When I brought my first baby home from the hospital, I wanted to do everything right. Actually, even more than that, I wanted to do it to perfection, but I had no clue what I was doing or what I was even supposed to be doing.
I was completely unprepared for the days and the weeks that followed. Life went from routine to absolute chaos in a matter of days. Can you relate? Life as you knew it has changed and now you have kids without a dad, fatherless. Your world has turned upside down and like that first-time mom, you have no clue what you’re even supposed to do!
This could be your first experience with grief, and, let me tell you, you really do want to grieve well, if there’s such a thing. But more than that, you want life to be good for your fatherless kids and you are wondering if that is even possible?
After suffering through sleepless nights with my first newborn baby, a friend who was more experienced than I, and had been on the road a little bit longer, encouraged me with hope, “your baby will eventually sleep through the night.”
And Moms, I just want to say to you, you will get to the other side of this valley.
You and your fatherless child, and I know it’s even hard to hear that term, will make it through this difficult season. With God as Father, you will find that you can live a victorious life.

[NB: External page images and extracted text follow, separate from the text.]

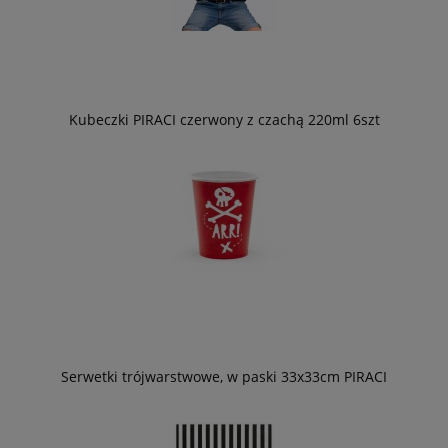
Kubeczki PIRACI czerwony z czachą 220ml 6szt
Serwetki trójwarstwowe, w paski 33x33cm PIRACI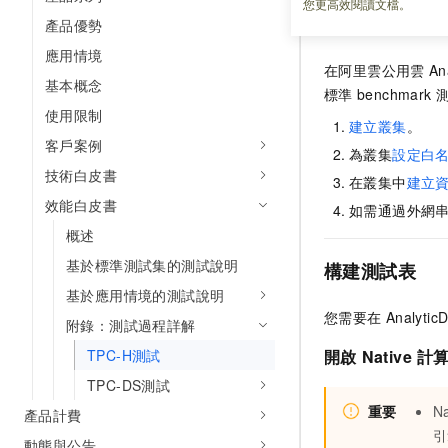
您更高效閱讀文檔。
準備工作
產品優勢
應用情境
在阿里雲公用雲
An
基本概念
標準
benchmark
使用限制
建立叢集
。
客戶案例
為叢集
設定白
技術白皮書
在叢集中
建立
效能白皮書
如需通過外網
概述
基於標準測試集的測試說明
構建測試表
基於應用情境的測試說明
您需要在
Analytic
附錄：測試過程詳解
TPC-H測試
開啟
Native
計
TPC-DS測試
重要
Na
產品計費
引
動態與公告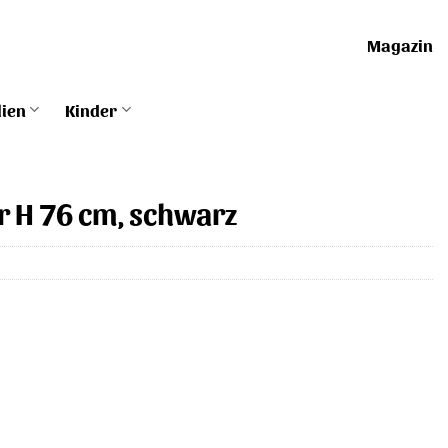
Magazin
lien
Kinder
r H 76 cm, schwarz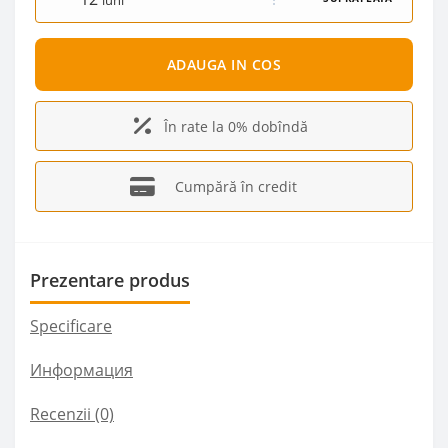
luni
ADAUGA IN COS
În rate la 0% dobîndă
Cumpără în credit
Prezentare produs
Specificare
Информация
Recenzii (0)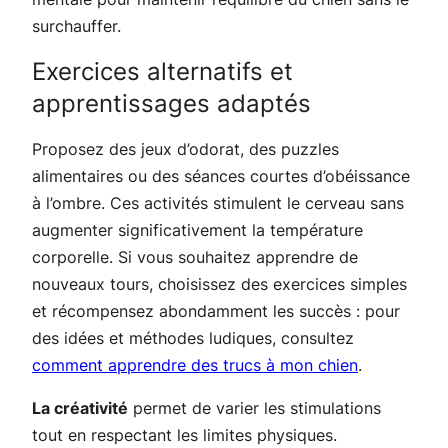
surchauffer.
Exercices alternatifs et
apprentissages adaptés
Proposez des jeux d’odorat, des puzzles
alimentaires ou des séances courtes d’obéissance
à l’ombre. Ces activités stimulent le cerveau sans
augmenter significativement la température
corporelle. Si vous souhaitez apprendre de
nouveaux tours, choisissez des exercices simples
et récompensez abondamment les succès : pour
des idées et méthodes ludiques, consultez
comment apprendre des trucs à mon chien
.
La créativité
permet de varier les stimulations
tout en respectant les limites physiques.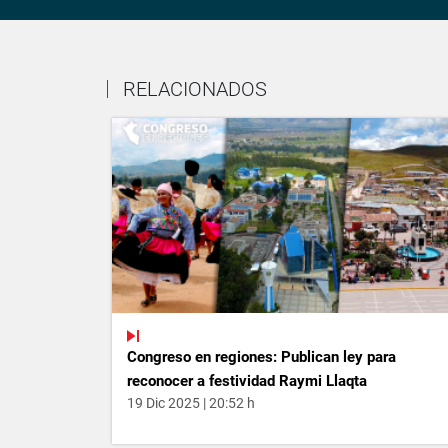
RELACIONADOS
Congreso en regiones: Publican ley para
reconocer a festividad Raymi Llaqta
19 Dic 2025 | 20:52 h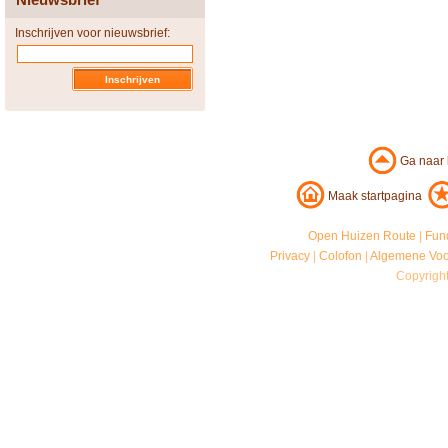
Inschrijven voor nieuwsbrief:
Ga naar
Maak startpagina
Open Huizen Route
|
Fun
Privacy
|
Colofon
|
Algemene Vo
Copyrigh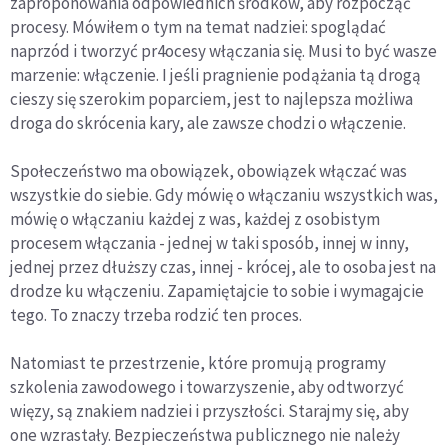
zaproponowania odpowiednich środków, aby rozpocząć
procesy. Mówiłem o tym na temat nadziei: spoglądać
naprzód i tworzyć pr4ocesy włączania się. Musi to być wasze
marzenie: włączenie. I jeśli pragnienie podążania tą drogą
cieszy się szerokim poparciem, jest to najlepsza możliwa
droga do skrócenia kary, ale zawsze chodzi o włączenie.
Społeczeństwo ma obowiązek, obowiązek włączać was
wszystkie do siebie. Gdy mówię o włączaniu wszystkich was,
mówię o włączaniu każdej z was, każdej z osobistym
procesem włączania - jednej w taki sposób, innej w inny,
jednej przez dłuższy czas, innej - krócej, ale to osoba jest na
drodze ku włączeniu. Zapamiętajcie to sobie i wymagajcie
tego. To znaczy trzeba rodzić ten proces.
Natomiast te przestrzenie, które promują programy
szkolenia zawodowego i towarzyszenie, aby odtworzyć
więzy, są znakiem nadziei i przyszłości. Starajmy się, aby
one wzrastały. Bezpieczeństwa publicznego nie należy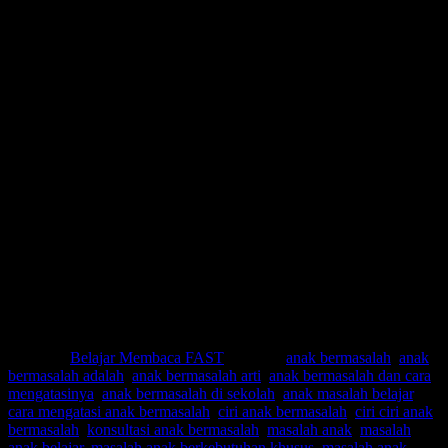
KONSULTASIKAN KEPADA KAMI TENTANG:
Kenapa anak bermasalah.
Kenapa anak bermasalah belajar.
Cara mengatasi anak bermasalah.
Bagaimana masalah anak ketika belajar.
Ciri-ciri anak bermasalah.
Konsultasi anak bermasalah.
Kesulitan anak dalam belajar.
Masalah anak dalam keluarga.
Masalah anak malas belajar.
Solusi masalah anak belajar.
Mengatasi anak bermasalah.
Pengertian anak bermasalah.
Pengertian anak bermasalah menurut para ahli.
Pengertian dan ciri anak bermasalah.
Psikologi anak bermasalah.
Posted in
Belajar Membaca FAST
|
Tagged
anak bermasalah
,
anak
bermasalah adalah
,
anak bermasalah arti
,
anak bermasalah dan cara
mengatasinya
,
anak bermasalah di sekolah
,
anak masalah belajar
,
cara mengatasi anak bermasalah
,
ciri anak bermasalah
,
ciri ciri anak
bermasalah
,
konsultasi anak bermasalah
,
masalah anak
,
masalah
anak belajar
,
masalah anak berkebutuhan khusus
,
masalah anak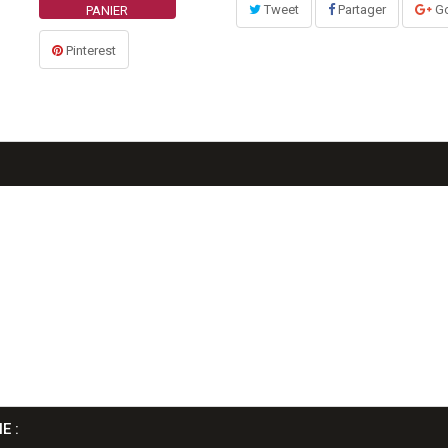
Tweet
Partager
Go
PANIER
Pinterest
E :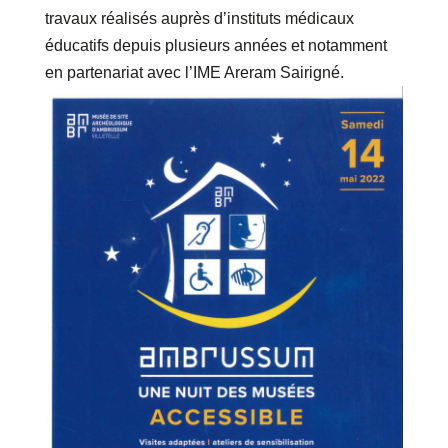
travaux réalisés auprès d’instituts médicaux
éducatifs depuis plusieurs années et notamment
en partenariat avec l’IME Areram Sairigné.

But for now, you are experiencing those restless nights of the newborn days. You are physically carrying your baby while emotionally carrying the grief for you both. And on top of that, you have so many questions. You may be asking Why?And I’m confident that you are probably asking How? How am I going to do this solo parenting thing? You may have to work and tend to the things that your husband used to manage. And you never dreamed of raising a child without him. You wonder what the next season of life will look like and will you physically be able to do this?

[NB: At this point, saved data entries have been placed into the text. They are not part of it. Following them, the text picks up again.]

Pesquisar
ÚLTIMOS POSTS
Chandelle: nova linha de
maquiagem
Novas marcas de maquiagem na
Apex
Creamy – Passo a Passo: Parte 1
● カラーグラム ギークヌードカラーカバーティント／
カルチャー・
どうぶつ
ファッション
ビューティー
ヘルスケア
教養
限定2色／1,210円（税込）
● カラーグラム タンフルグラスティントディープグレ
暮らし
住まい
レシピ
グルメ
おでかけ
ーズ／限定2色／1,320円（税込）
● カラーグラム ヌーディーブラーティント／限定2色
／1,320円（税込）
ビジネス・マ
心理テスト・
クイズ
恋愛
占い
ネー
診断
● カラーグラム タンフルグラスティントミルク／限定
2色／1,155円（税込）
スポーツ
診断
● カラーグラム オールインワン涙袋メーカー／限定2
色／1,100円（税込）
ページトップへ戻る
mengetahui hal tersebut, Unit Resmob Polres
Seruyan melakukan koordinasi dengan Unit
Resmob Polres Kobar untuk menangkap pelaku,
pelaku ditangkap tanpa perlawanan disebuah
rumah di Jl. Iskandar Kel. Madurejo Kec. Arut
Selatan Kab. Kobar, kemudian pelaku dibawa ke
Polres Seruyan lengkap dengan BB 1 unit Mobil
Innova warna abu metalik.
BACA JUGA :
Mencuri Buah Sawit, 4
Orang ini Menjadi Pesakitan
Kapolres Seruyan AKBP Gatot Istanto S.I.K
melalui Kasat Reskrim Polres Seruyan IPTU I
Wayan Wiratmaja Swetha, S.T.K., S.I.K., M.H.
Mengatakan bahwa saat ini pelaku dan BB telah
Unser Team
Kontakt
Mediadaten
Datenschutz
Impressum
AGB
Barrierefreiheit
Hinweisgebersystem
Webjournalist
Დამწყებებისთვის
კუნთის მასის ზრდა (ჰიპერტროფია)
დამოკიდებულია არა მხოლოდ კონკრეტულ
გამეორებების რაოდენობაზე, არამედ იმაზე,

Whether you are a biological mom, their adopted mom, or even if you are their foster mom, you have been entrusted with a great gift —not only the gift of this child —but the responsibility of impacting their life. You matter! You are critical to the mission of God.
Five simple ways to care for your fatherless newborn:
- Love your newborn. In God’s sovereignty, He has chosen to give you this precious baby at this time. They are a gift to you in so many ways and may be the reason you get out of bed every day. As you love this child, may God remind you of His great love for you. I pray that you will learn to relax in His love.
- Trust God for His plans for their life. God has not been caught off guard and for some mysterious reason, He has allowed suffering at the very start of your baby’s life. Do not let the fear of the unknown rob you of the joy they give. I pray that you will trust God for your baby’s future and look to God for the way He is going to be good to you.
“I would have despaired unless I had believed that I would see the goodness of the Lord in the land of the living. Wait for the Lord; be strong and let your heart take courage; yes, wait for the Lord” (Psalm 27:13-14). - Comfort your newborn. Care, hold, and nurture them. As you embrace your newborn baby at this time of great loss, thank God He is embracing you. I pray that God will remind you of His care and comfort for you.
- Keep a journal of the story God is writing for you and your child. Journal your thoughts and prayers. You are going to be amazed and you will need this record to share with your child when they are able to really start to understand. Your little one is unaware of the reality that dad is gone, but one day, your newborn will grow up and into the grief of not knowing their earthly daddy. They will want to know the story. I pray that you will tell the story of God’s faithfulness to your baby over and over again even with the hard once upon a time part.
Practical tip: If journaling is “not your thing,” try the One Line A Day: A Five-Year Memory Book, it’s a simple way to make note of your feelings and how God spoke to you or cared for you. - Pray for them. Let this scripture encourage you:
“It was you who brought me out of the womb, making me secure at my mother’s breast. I was given over to you at birth; you have been my God from my mother’s womb” (Psalm 22:9-10, CSB).“You have taught children and infants to tell of your strength, silencing your enemies and all who oppose you” (Psalm 8:2, NLT).
Newborn days are some of the most stressful yet also the sweetest. Although in this season, the responsibility of two parents has shifted to one, you are not alone. God is with you. He really is. Will you rest in God and place your trust in im?